It’s the Most Hypocritical Time of the Year 

By William J. Furney

Almost everywhere I go on my travels, all I see are enormous people carrying enormous bags and dining on huge meals and downing waterfalls of drinks. The men look like they’re expecting sextuplets, and in warmer climes they’re all too happy to whip off their shirts and display their mammoth midrifs as though they hadn’t a care in the world and are so incredibly proud of that mountain of fat they’ve managed to dangerously accumulate in their vastly overstrained bodies. 

The women look like they’ve had a fight with an invading service station air pump, and lost. 

On a recent flight, an obese man and woman, who I presumed were a couple and who were inebriated and overly merry — casually singing badly — managed to squeeze themselves into their tiny seats behind me and when the trolley came by they ordered as much food and drink as they could — although you’d hardly class their purchases as anything designed to sustain human life as most of what they had was junk. 

Everywhere you look, gluttony is all around. Many people, it seems, just cannot control the most basic aspects of themselves: their appetite for food, for spending, for endless consumption — and it’s not just their bodies that are paying an incredibly high price, but the planet too. Excessive consumption is killing us all. 

We’re now in the midst of the most consumerist time of all, kicked off just days ago with Black Friday, which, it turns out, is not enough to be encapsulated in a mere 24 hours of global spending on things we really don’t need but has stretched — much like all those stomachs — to a week or even a month. Soon enough we can expect Christmas to really be every day. And why not? For most, the message of the birth of Christ has long since been lost anyway: we only want the good stuff and none of the too-hard praying or even spirituality. 

Just as the Western world is growing fatter by the day, so too is it losing its religion, and many people are proud to call themselves atheist (myself included). And a growing number in the developing world where it’s a criminal offense not to believe in God are standing up and declaring they’re not a follower or disciple of any deity and wish to believe whatever they want, including in nothing but a universe and a great, big void. Facing penalities including capital punishment for apostaty takes incredible courage, and brave athiests who have come out of the closet in Muslim countries deserve special applause. 

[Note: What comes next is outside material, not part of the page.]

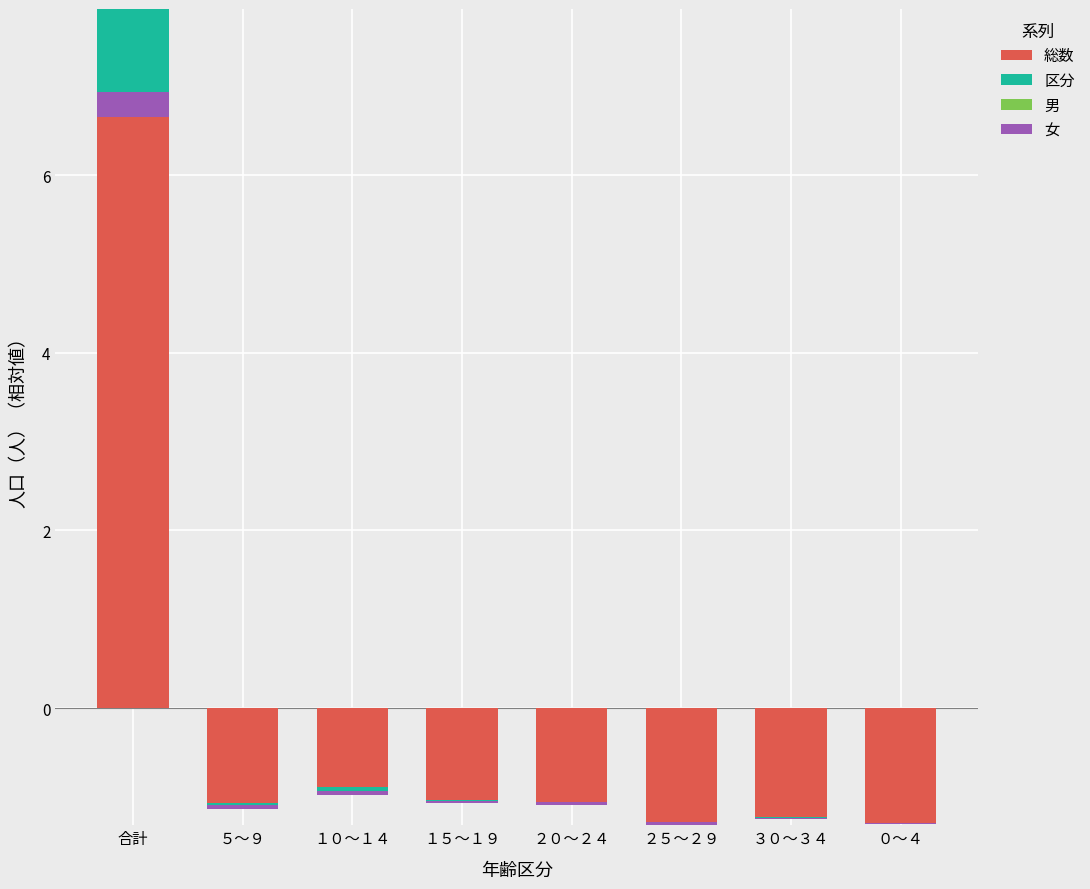

Which label corresponds to the largest value in the chart?

合計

Here in the bursting Western world, where rotund populations consume like starving locusts, we want to have our religion cake and eat it too. So at Christmas, it’s all nativity scenes and Christmas trees and Santa Claus and endless strings of twinkling lights and gaudy baubles and shimmering tinsel and smorgasbord feats upon glutinous, blood-drenched feats wrapped up in a heady makebelieve that it’s the most wonderful time of the year as we’re weighed down by more stuff we don’t want and our environment suffers from all that carbon and plastic and paper and board harvested for our throwaway, wasteful society that sees its lord and saviour as the mighty dollar, euro or pound. 

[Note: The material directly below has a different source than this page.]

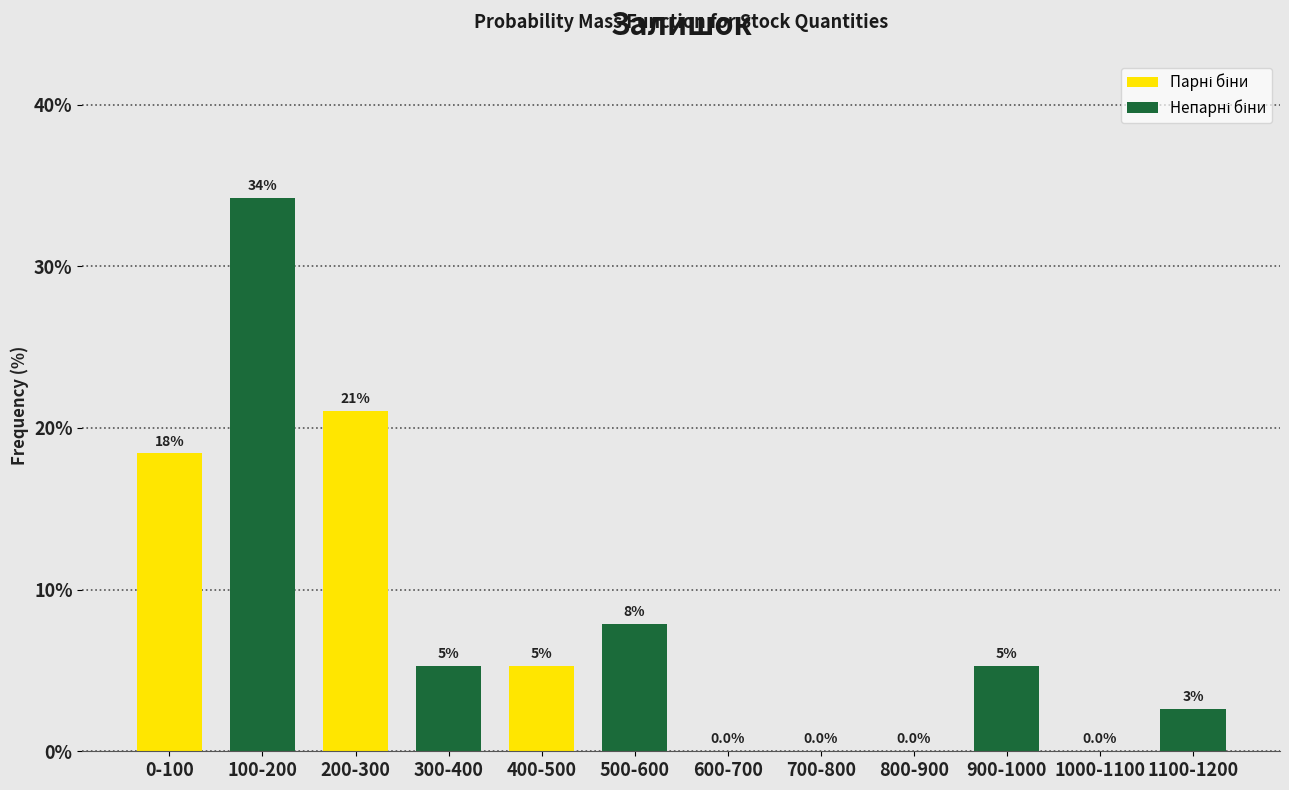

Are the bars horizontal?

No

Probably, as an atheist, I’m the most reglious of the people I know, including in my family, because I wish the baby Jesus — an undeniable historical figure — a happy birthday, even if he was actually born in October. And then I get on with enjoying the Winter Festival, as I call the festive season. 

And I also don’t feel the need to slaughter beasts and birds for my Winter Festival spread — if it’s a time of love and compassion at all, surely the ultimate hypocrisy is to take the lives of our fellow sentient beings, to unnecessarily gorge on their murdered flesh and further destroy our health and the environment. 

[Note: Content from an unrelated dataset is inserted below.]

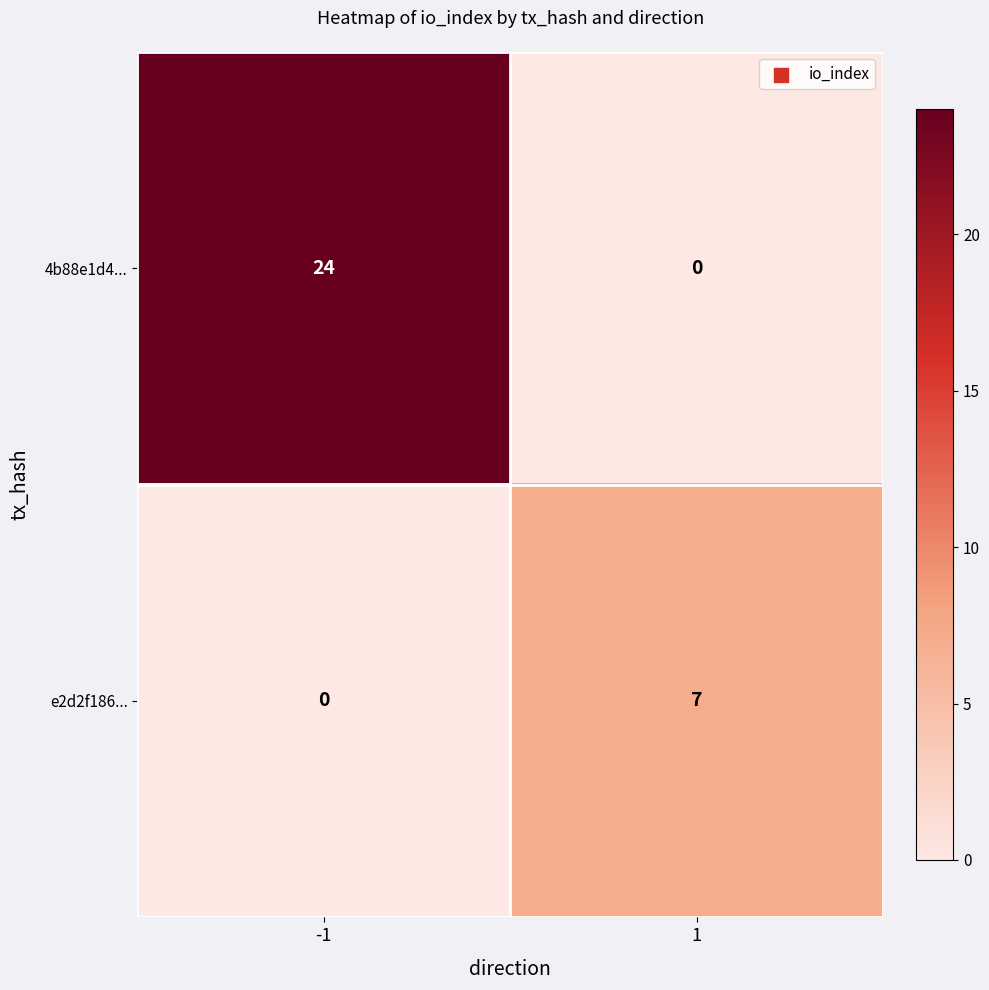

What is the difference between the maximum and minimum values in the 4b88e1d4... series?

24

What about giving really meaningful gifts this year, instead of the usual tat that’s either forgotten, binned or returned as soon as the shops open? Things like carbon credits/offsets for frequent fliers; activities like hill walking tours, or a gym membership; helping to save endangered species like the orangutan, whose Indonesian and Malaysian forest habitats are rapidly being destroyed because of our addiction to palm oil; donating to charities that actually help the homeless, disadvantaged children and the poor (not just lining their own pockets); and so many more worthwhile endeavours and causes. 

It is always better, after all, to give than receive. And it helps to take the visceral sting out of all that greed and hypocrisy.